When Koichiro Osaka, a young art curator, is asked to share his favorite neighborhood spot, he doesn’t cite an artisanal coffee bar, ceramics shop, or design store. Instead, he says: “The cemetery. It’s beautiful, especially at night.”
His answer is typical of people living and working in Yanaka, a time capsule of a neighborhood (having been spared from the air raids of World War II) that refreshingly subverts city stereotypes. Forget skyscrapers, salarymen, neon skies, and round-the-clock karaoke. The scenery in this east Tokyo locale is low-rise wooden houses with flowerpots at their front doors, cycling grannies, cotton curtains called noren marking the entrance of tiny soba restaurants, temples and shrines, lots of cats—and a slow pace of life that is drawing a new generation of creative people.
The heart of Yanaka’s urban village is only minutes from the west exit of busy Nippori Station, via a path crossing the 25-acre cemetery (7-5-24 Yanaka, Taito-ku; tokyo-park.or.jp)—famed for its picturesque promenade of cherry-blossom trees amid more than 7,000 graves.
A small lane leads to Ueno Sakuragi Atari (2-15-6 Ueno-Sakuragi, Taito-ku; uenosakuragiatari.jp), a trio of restored wooden houses, dating to 1938, that today accommodate a string of local businesses. One is Yanaka Beer Hall, with its traditional interior, craft beers on tap (an original Yanaka brew among them), and a 1950s atmosphere. A narrow staircase leads up to a sun-drenched tatami space called But I’m Only 5 Hours Yusuke (demo-ore.com), a cross between a boutique and a granny’s sitting room. Center stage is a micro-selection of vintage clothing in a gentle gradient of hues, from white to yellow, alongside a wall of hanging birdcages. Visitors slip off their shoes at the threshold.
Downstairs, across a courtyard in the second house, an unusual concoction is being rustled up by Salt & Olive, a shop specializing in, yes, salt and olives: namely, an olive latte. “What do you think?” asks the proprietress with a smile, presenting the light-green drink. It is unexpectedly tasty, with a fresh, earthy sweetness—the perfect accompaniment to just-made rosemary-and-potato bread or green tea pain de mie from Kayaba Bakery next door.
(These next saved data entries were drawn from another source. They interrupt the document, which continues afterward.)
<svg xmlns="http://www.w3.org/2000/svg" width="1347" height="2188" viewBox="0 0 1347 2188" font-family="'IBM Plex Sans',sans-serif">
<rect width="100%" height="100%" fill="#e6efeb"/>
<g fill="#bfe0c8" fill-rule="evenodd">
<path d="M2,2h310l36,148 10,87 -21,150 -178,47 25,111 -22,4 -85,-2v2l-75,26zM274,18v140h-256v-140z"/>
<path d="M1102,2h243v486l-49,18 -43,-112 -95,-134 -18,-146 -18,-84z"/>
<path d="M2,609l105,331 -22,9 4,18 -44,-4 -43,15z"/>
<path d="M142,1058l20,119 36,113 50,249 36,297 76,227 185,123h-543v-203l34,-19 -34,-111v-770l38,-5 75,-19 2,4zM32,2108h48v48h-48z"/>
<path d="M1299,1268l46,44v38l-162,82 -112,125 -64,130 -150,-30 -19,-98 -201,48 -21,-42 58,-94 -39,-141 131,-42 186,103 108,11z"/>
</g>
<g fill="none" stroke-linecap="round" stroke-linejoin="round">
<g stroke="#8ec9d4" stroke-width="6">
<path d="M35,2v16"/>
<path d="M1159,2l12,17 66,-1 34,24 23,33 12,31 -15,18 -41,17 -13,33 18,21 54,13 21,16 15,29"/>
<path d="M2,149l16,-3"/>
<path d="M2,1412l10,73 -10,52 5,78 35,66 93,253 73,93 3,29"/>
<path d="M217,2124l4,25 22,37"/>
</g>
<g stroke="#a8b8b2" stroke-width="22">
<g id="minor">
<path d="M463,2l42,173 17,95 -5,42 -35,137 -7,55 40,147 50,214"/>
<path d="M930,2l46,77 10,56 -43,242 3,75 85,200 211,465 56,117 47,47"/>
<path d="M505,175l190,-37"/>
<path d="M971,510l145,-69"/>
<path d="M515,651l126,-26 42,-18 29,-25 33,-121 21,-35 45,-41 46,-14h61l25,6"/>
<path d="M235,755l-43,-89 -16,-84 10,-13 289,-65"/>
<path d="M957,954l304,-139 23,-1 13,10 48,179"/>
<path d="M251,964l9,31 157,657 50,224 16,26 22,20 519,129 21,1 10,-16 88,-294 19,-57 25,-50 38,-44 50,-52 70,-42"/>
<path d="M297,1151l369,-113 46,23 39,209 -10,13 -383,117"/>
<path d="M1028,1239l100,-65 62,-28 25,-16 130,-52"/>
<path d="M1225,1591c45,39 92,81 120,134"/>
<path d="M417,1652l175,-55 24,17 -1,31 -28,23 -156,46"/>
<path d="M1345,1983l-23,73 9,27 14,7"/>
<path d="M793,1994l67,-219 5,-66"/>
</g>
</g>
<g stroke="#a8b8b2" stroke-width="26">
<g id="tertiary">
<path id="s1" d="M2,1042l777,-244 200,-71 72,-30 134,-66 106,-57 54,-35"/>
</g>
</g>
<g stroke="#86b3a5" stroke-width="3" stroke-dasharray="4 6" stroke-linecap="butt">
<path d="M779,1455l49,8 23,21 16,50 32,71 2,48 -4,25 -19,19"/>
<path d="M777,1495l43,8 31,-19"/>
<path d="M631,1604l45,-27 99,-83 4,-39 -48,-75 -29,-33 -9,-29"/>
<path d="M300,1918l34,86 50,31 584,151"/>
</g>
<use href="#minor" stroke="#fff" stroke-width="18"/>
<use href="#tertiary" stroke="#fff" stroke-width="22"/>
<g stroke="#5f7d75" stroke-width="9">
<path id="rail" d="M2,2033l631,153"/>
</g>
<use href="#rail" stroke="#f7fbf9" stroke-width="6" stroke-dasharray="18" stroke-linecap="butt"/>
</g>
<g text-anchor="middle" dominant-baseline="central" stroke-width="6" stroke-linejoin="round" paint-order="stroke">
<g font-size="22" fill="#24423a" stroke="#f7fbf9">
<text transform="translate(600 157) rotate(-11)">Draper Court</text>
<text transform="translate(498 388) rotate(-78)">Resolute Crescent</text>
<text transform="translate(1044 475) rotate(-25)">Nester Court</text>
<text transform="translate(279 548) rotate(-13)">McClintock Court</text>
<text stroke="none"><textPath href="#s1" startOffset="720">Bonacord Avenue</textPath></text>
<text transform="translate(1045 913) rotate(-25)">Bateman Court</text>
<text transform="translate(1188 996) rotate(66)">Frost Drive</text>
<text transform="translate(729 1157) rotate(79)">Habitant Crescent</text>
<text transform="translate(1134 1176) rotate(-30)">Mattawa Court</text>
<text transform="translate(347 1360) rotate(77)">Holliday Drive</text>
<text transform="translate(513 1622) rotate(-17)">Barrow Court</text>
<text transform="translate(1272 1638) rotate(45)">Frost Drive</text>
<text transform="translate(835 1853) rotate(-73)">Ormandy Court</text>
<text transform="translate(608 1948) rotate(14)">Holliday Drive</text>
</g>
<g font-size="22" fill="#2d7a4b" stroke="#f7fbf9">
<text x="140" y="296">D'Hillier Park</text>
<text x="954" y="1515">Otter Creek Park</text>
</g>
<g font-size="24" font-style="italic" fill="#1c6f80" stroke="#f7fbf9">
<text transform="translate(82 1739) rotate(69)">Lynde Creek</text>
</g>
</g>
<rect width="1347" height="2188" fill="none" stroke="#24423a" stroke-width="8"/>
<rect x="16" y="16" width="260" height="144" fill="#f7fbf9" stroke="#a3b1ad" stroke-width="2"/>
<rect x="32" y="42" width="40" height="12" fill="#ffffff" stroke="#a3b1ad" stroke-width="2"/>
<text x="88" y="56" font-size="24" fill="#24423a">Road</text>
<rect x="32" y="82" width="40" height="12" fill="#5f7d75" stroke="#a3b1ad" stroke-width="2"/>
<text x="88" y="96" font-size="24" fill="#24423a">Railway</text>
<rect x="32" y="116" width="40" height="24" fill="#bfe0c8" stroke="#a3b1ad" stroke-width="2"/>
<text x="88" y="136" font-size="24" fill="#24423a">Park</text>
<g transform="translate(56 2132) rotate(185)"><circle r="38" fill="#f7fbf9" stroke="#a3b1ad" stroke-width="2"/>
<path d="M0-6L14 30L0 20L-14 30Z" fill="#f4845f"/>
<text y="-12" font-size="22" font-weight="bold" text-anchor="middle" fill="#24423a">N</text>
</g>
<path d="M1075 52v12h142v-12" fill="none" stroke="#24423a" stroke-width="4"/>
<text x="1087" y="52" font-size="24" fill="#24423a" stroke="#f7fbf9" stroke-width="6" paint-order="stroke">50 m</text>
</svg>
A short walk from here is Yanaka’s cultural heartbeat: SCAI the Bathhouse (6-1-23 Yanaka, Taito-ku; scaithebathhouse.com), a leading independent gallery. Masami Shiraishi, its charismatic founder, has pioneered numerous community projects—Atari and Kayaba Bakery among them. He is also behind Kayaba Coffee (6-1-29 Yanaka, Taito-ku; kayaba-coffee.com), a family-run coffee shop opened in 1938 and beloved until its closing after the death of Mr. Kayaba’s wife in 2005. Shiraishi revived it a year later, and today people line up for egg sandwiches, curry lunches, and ginger cocktails.
If temple fatigue hasn’t set in, or even if it has, it’s worth giving five minutes to 13th-century Tennoji (7-14-8 Yanaka, Taito-ku), with its flawless green grass, ancient trees, and large Buddha statue. (Fun fact: Yanaka has the most concentrated number of temples of any Tokyo neighborhood.)
Equally impressive is standing before the Tsuji-bei wall (near Kannonji temple, 5-8-28 Yanaka, Taito-ku), an expanse of gray clay tile topped with a slate roof that is believed to be Tokyo’s only surviving structure of its kind, built in the 1600s.
Minutes away is the Asakura Museum of Sculpture (7-18-10 Yanaka, Taito-ku; taitocity.net), a fantastical three-story house mixing indigenous and Western influences that formerly belonged to Fumio Asakura, who has been called the father of modern Japanese sculpture. Today, it exhibits his paintings and bronzes along with the works of leading Asian sculptors.
In a city where many neighborhoods feel overwhelmed by tourists, Yanaka is a quiet world away.